As the first stage of the evaluation, genotypes were introduced from the International Crops Research Institute for the Semi-Arid Tropics (ICRISAT) in India, the USDA and Institut de Recherches Agronomiques Tropicales et des Cultures Vivrieres (IRAT) in France. These were grown from July 1980 to July 1981 in a quarantine glasshouse at Camden (lat. 34S) where day/night temperatures were 30/23 4C and daylengths ranged from 10.9 to 15.2 h. Inbred lines (4 replicates each) from ICRISAT and IRAT and over 700 individuals from the U.S. Tift S1 germplasm (selected from a population of 2700 on the basis of seedling vigour) were observed for date of anthesis; at maturity we measured 14 characters relating to yield and morphology. Data were subjected to canonical variate and principal component analysis.

Numerical analysis permitted identification of 13 representative genotypes varying in growth duration from 61 to 153 days from emergence to anthesis. These were grown from October 1980 at four locations: Narrabri (lat. 30S), Trangie (32S), Camden (34S) and Kyabram (36S).

Results and Discussion

Growth duration (days to anthesis) under glasshouse conditions was not correlated to maturity in the field.
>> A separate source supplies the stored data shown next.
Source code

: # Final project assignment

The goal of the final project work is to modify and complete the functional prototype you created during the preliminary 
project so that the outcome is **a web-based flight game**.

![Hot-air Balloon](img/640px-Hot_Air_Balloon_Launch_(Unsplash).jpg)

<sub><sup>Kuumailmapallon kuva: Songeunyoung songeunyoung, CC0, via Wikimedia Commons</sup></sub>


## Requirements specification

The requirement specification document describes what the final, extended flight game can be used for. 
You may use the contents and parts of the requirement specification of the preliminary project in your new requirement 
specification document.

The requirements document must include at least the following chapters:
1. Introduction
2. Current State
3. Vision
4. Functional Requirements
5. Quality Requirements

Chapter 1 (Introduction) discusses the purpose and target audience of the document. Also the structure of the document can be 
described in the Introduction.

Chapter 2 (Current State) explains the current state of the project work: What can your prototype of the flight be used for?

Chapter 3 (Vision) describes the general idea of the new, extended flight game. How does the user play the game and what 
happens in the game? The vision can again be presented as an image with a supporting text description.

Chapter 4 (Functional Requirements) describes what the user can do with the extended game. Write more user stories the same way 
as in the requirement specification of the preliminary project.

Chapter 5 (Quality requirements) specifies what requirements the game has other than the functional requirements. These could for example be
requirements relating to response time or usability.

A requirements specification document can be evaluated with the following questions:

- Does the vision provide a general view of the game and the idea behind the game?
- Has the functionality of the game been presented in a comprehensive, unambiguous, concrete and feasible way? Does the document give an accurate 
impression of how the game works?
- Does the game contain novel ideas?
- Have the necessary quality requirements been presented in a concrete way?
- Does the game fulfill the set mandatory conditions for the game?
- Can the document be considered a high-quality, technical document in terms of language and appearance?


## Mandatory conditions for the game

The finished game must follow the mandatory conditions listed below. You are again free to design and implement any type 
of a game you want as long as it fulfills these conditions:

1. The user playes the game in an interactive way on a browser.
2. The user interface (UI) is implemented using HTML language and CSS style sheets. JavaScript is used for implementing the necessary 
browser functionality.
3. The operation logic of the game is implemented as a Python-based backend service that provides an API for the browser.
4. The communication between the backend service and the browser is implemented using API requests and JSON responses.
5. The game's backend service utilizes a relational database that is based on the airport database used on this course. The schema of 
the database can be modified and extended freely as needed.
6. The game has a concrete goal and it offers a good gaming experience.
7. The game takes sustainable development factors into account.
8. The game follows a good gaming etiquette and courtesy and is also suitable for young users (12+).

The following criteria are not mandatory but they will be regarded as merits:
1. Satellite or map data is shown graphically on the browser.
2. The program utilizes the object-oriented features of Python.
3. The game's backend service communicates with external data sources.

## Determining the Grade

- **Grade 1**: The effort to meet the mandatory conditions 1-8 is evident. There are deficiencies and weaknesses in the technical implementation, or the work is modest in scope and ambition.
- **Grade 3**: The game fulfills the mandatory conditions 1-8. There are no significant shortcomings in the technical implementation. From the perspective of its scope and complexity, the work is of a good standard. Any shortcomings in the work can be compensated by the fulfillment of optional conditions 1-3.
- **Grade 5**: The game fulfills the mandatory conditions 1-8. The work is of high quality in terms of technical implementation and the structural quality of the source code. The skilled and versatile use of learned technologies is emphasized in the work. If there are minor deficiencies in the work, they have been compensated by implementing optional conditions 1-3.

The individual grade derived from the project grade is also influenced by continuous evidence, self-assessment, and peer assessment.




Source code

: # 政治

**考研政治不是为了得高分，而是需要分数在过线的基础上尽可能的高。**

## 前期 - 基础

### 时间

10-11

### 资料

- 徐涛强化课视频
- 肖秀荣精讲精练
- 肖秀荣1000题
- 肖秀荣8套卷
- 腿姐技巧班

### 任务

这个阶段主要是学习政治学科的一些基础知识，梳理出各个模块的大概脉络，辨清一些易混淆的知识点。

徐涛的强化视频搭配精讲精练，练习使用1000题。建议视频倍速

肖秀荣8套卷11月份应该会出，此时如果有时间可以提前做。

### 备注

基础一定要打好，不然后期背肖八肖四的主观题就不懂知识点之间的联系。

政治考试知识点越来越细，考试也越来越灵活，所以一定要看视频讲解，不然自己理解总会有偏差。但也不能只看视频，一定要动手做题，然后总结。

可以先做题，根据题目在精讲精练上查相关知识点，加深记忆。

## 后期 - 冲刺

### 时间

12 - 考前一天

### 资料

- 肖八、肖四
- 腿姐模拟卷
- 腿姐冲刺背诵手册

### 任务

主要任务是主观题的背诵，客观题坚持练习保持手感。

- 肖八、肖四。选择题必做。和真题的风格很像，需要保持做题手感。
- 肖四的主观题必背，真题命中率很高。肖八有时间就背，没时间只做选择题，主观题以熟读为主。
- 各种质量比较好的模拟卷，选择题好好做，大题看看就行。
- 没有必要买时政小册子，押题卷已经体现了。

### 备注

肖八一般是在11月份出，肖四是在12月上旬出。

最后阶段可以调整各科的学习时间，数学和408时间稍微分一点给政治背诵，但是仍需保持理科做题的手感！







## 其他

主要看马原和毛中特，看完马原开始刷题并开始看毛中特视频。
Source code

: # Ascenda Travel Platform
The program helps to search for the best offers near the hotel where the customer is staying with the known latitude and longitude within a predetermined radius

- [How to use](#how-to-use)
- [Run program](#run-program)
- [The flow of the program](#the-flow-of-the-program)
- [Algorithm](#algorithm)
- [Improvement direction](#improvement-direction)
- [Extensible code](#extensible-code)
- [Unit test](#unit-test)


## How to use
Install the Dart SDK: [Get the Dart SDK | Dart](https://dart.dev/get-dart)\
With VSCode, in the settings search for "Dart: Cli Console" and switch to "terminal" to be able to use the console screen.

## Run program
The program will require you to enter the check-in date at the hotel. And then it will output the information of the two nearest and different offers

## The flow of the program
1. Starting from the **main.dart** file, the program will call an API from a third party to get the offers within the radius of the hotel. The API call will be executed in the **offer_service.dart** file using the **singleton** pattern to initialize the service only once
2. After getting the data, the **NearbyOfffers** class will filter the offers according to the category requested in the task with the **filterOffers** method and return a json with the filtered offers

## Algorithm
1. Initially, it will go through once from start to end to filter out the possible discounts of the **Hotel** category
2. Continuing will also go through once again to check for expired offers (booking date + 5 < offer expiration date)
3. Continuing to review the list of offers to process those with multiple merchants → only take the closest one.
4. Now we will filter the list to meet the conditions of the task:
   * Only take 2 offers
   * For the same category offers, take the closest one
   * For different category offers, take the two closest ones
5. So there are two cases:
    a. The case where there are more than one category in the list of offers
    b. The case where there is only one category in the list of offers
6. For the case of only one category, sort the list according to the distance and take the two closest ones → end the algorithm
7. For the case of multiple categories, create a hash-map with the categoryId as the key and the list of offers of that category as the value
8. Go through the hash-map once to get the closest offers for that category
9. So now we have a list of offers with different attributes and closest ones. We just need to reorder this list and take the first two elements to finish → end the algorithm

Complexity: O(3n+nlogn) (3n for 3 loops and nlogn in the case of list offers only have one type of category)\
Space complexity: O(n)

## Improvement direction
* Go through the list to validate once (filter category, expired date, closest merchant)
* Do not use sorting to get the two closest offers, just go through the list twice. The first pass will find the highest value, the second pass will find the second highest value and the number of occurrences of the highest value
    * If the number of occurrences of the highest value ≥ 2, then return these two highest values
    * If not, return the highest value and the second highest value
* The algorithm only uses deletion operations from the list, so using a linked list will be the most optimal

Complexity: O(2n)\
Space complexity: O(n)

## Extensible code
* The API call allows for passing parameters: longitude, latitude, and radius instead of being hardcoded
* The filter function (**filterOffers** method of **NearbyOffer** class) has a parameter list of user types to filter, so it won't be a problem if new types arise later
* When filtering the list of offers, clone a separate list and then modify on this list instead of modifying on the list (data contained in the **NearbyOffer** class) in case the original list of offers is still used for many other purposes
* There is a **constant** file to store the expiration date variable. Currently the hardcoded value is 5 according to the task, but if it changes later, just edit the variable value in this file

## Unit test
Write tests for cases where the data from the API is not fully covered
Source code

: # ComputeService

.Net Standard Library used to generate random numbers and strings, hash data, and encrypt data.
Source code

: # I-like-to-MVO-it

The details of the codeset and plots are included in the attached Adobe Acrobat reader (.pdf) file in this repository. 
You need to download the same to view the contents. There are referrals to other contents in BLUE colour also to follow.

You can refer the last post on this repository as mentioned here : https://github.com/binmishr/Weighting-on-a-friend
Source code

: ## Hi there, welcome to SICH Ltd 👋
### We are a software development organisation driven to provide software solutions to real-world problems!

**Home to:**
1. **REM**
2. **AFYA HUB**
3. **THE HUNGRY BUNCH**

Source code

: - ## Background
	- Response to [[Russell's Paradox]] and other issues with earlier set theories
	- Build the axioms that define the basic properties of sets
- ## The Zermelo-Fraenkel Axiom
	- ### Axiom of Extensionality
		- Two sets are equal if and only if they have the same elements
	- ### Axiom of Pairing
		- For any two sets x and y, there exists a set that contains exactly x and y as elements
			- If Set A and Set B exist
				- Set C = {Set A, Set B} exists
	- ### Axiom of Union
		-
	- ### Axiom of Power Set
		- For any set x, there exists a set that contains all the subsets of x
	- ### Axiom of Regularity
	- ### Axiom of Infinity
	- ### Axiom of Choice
Moreover, there was substantial variation in the rate of development between field sites: there was a 25% range between sites in temperature sum required for genotypes to reach anthesis. Individual grain weights under glasshouse conditions predicted the ranking among genotypes in the field, although seeds were smaller and more variable in the field.

Glasshouse measurements have allowed us to describe the variation in morphology and yield that exists in pearl millet. Field observations show genotype rankings that are consistent over the latitudinal range used and indicate that some of the selections are appreciably superior to genotypes currently available in Australia.

1. Fussel, L.K., Pearson, Craig J., and Norman, M.J.T., 1980. J. Expt. Bot. 31: 621-633.